▶ [Belge metni]:
----------------------------------------
Yapılandırmacılıkta yerine getirilmeyen görevler için ceza uygulanması yoktur. Öğrenene kendi öğrenmesinden sorumlu olduğu hissettirilmeli ve derse katılması için teşvik edilmelidir. Öğrenenlerin etkinliklerden hoşlanmaları sağlanarak kendi özgüvenlerini kazanmaları için cesaretlendirilmelidir (İlter, 2002: 126).

Yapılandırmacı öğrenme etkinlikleri, öğrencilerin sürekli etkin ve girişken olmasını gerektirir. Bu nedenle, eğitim ortamları düzenlenirken çok amaçlı, esnek, hareket özgürlüğü tanıyan ve katılımcı yapılanmaya gitmelidir. Eğitim ortamları, her öğrenme etkinliği için nasıl bir düzenleme yapılması gerektiğini açıklayarak öğretmene yardımcı olmaktadır. İlke olarak, programların başarılı biçimde uygulanabilmesi için ideal ortamlar önerilmeli; ideal ortamların bulunmadığı durumlarda ise seçenekli düzenlemelere gidilmelidir. Ayrıca, programlardaki etkinlikler için okuldaki ve sınıftaki fiziksel ortamlar olabildiğince çeşitlendirilmelidir. Böylesi bir düzenleme, öğrencilerin kendilerini çok yönlü geliştirmelerine katkıda bulunacaktır (Şimşek, 2004: 1345).
----------------------------------------
▶ [Ham veriler]:
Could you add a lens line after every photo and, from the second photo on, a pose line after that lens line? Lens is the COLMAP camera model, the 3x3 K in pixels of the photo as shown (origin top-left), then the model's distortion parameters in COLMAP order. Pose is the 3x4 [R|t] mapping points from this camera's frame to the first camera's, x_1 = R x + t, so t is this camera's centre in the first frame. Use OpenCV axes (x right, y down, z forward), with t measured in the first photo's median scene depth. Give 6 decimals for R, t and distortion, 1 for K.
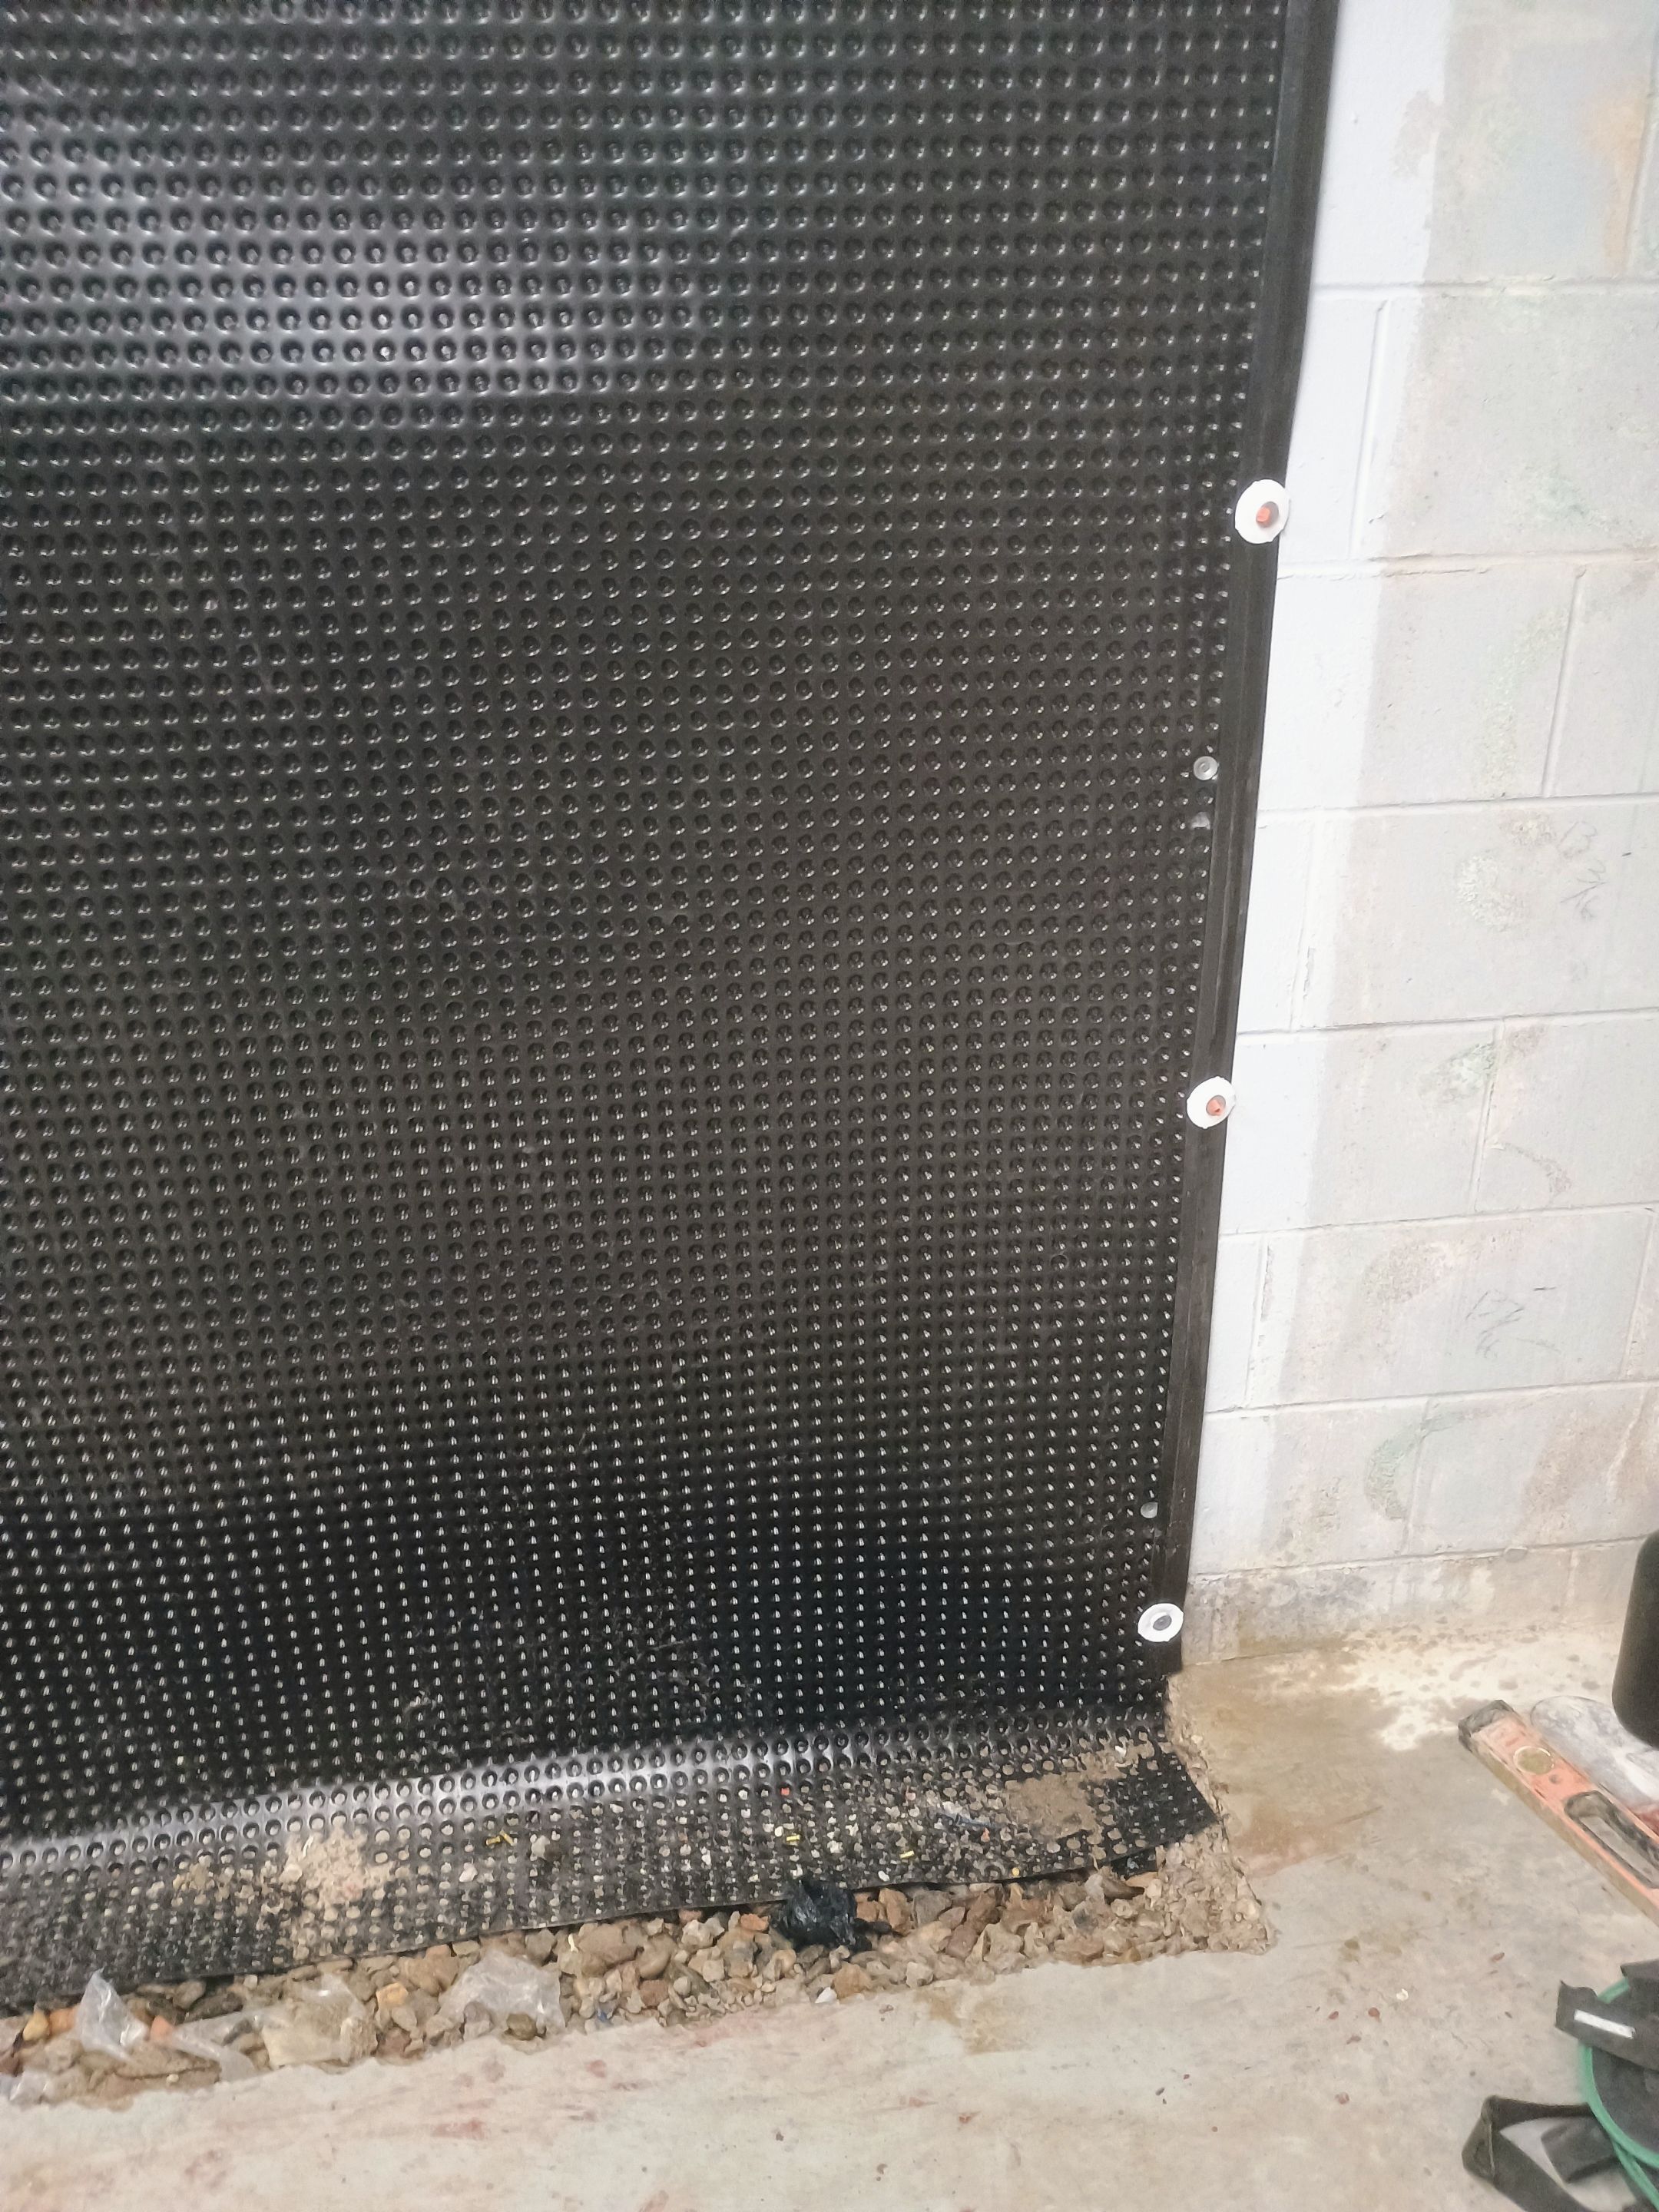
lens RADIAL K [[1914.6, 0, 825.4], [0, 1914.6, 1106.7], [0, 0, 1]] dist [0.077984, -0.088874]
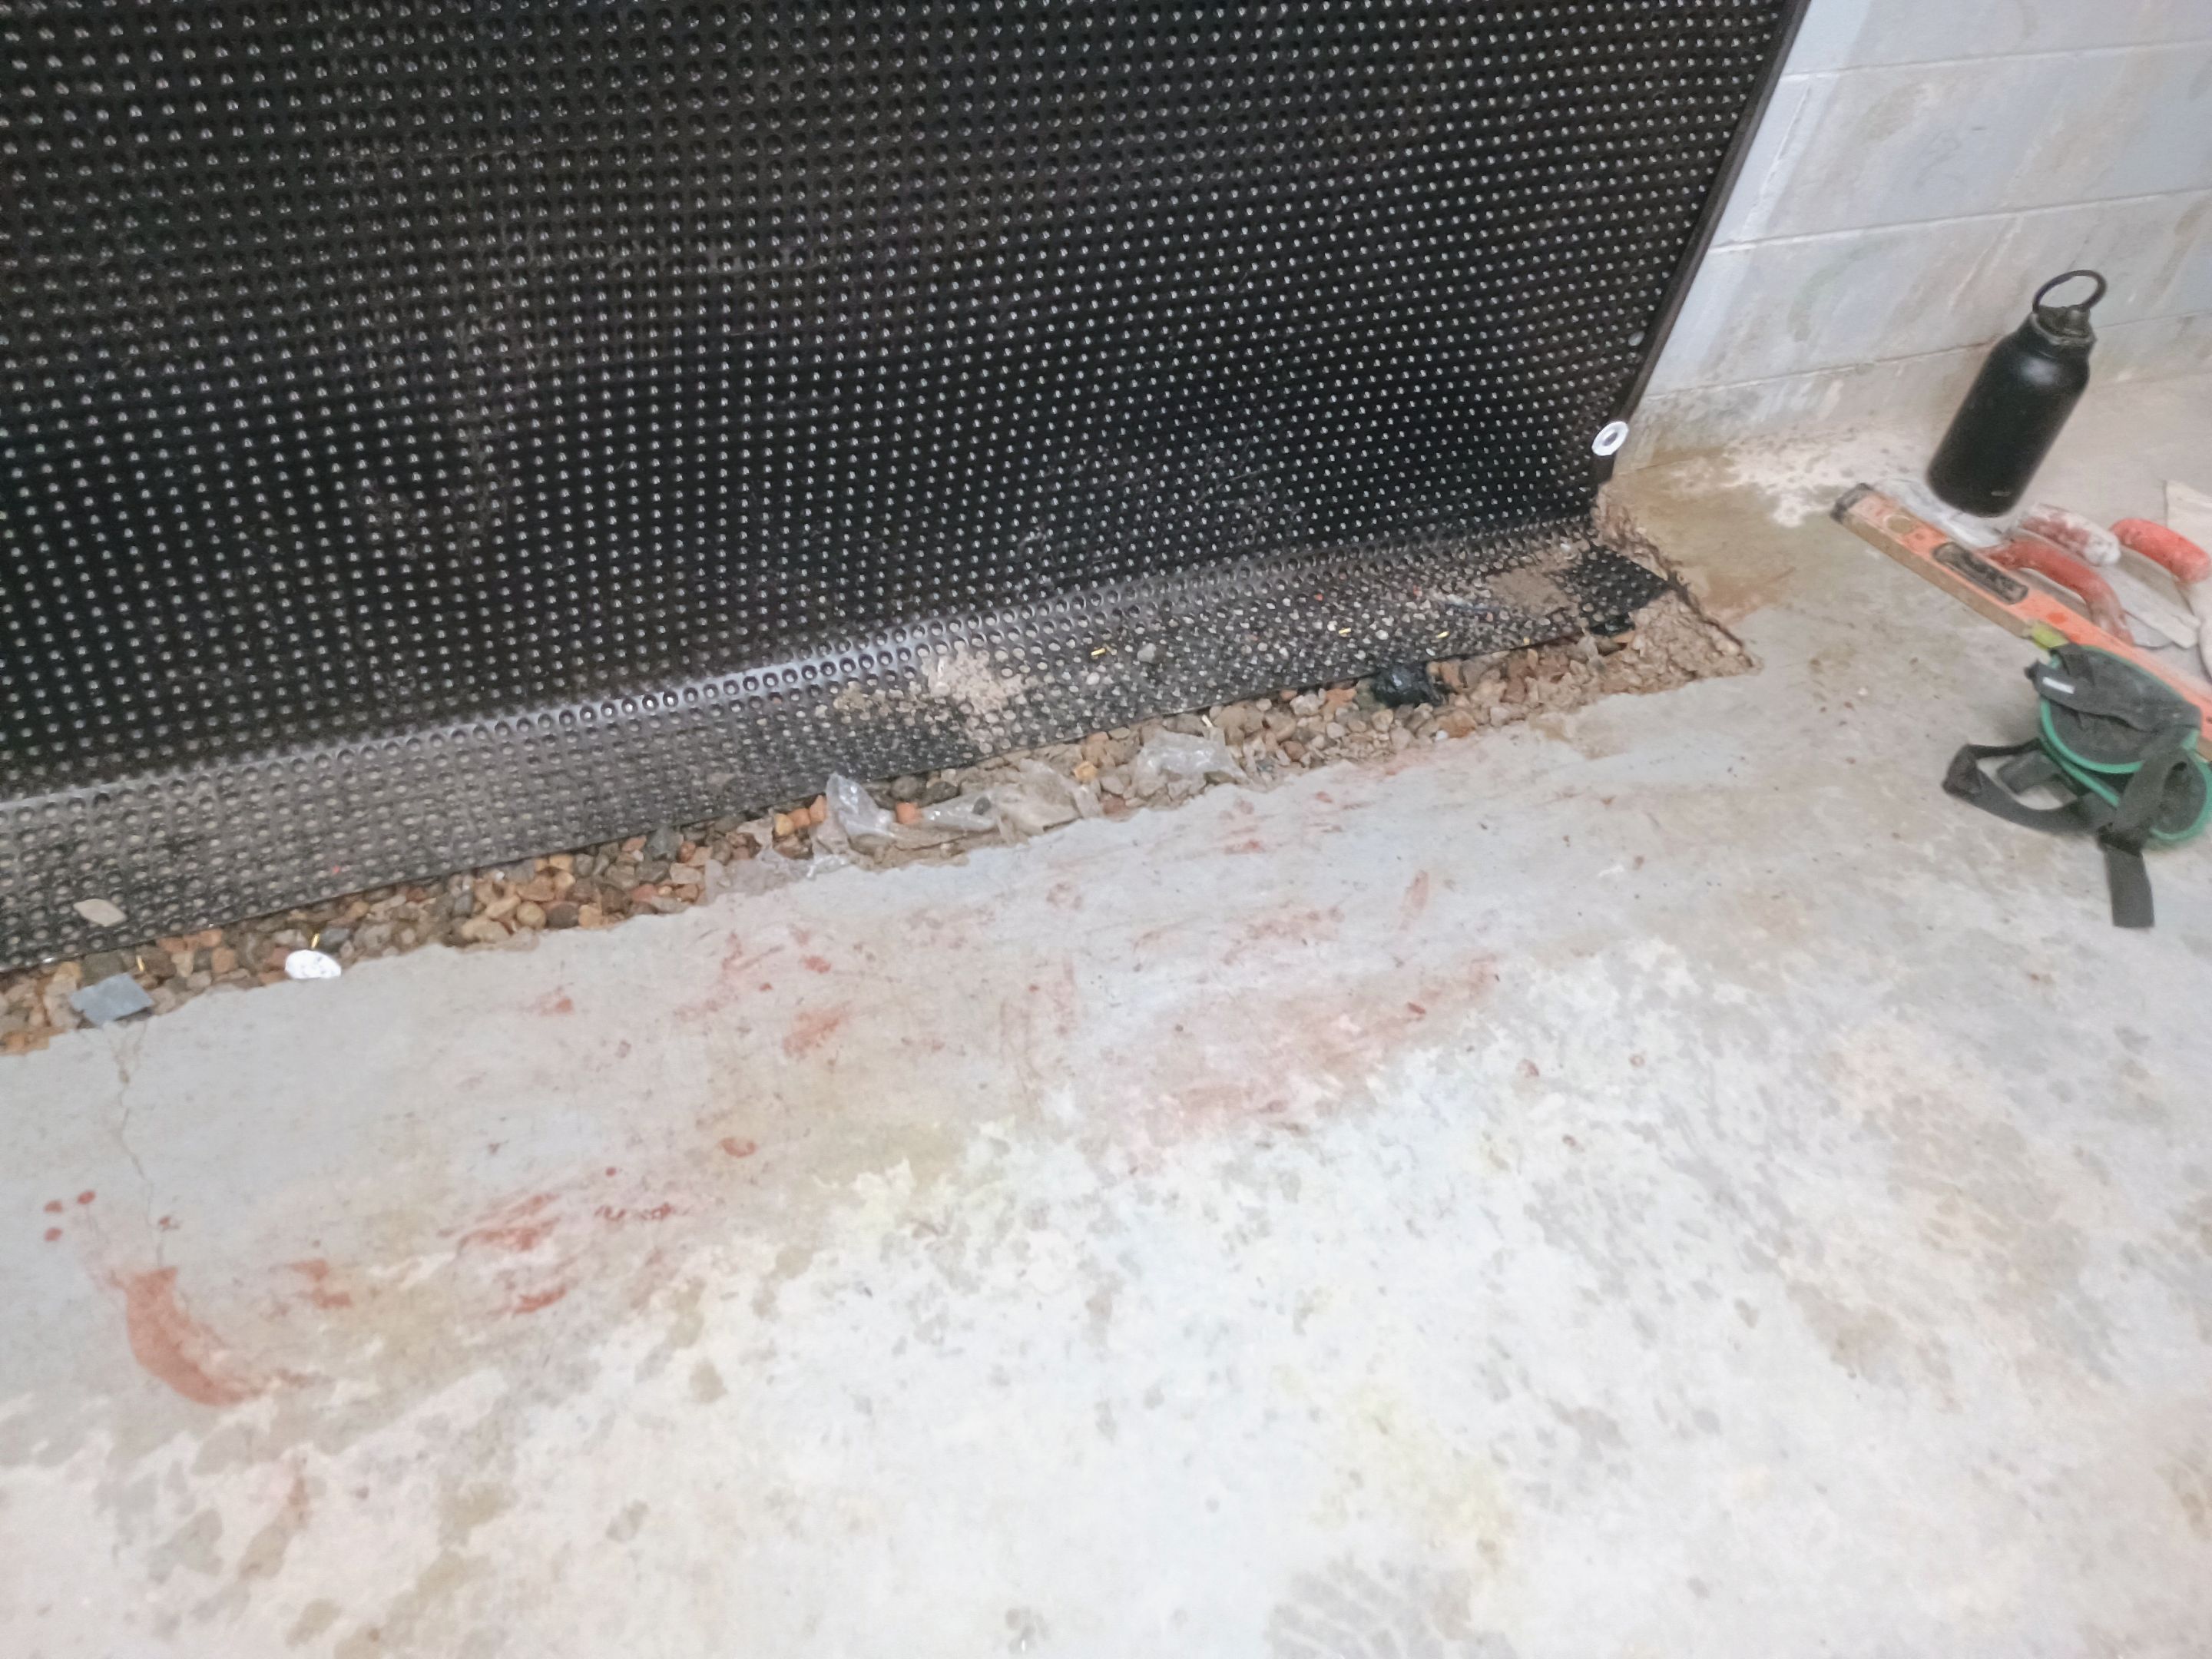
----------------------------------------
▶ [Alıştırma hakkında]: Yapılandırmacılık üzerine olan metne göre, eğitim ortamları düzenlenirken gidilmesi gereken yapılanmanın taşıması gereken nitelikleri eksiksiz sıralayın. Veriler başka bir kaynaktan alınmıştır.

▶ [Yanıt alanı]: Çok amaçlı, esnek, hareket özgürlüğü tanıyan ve katılımcı.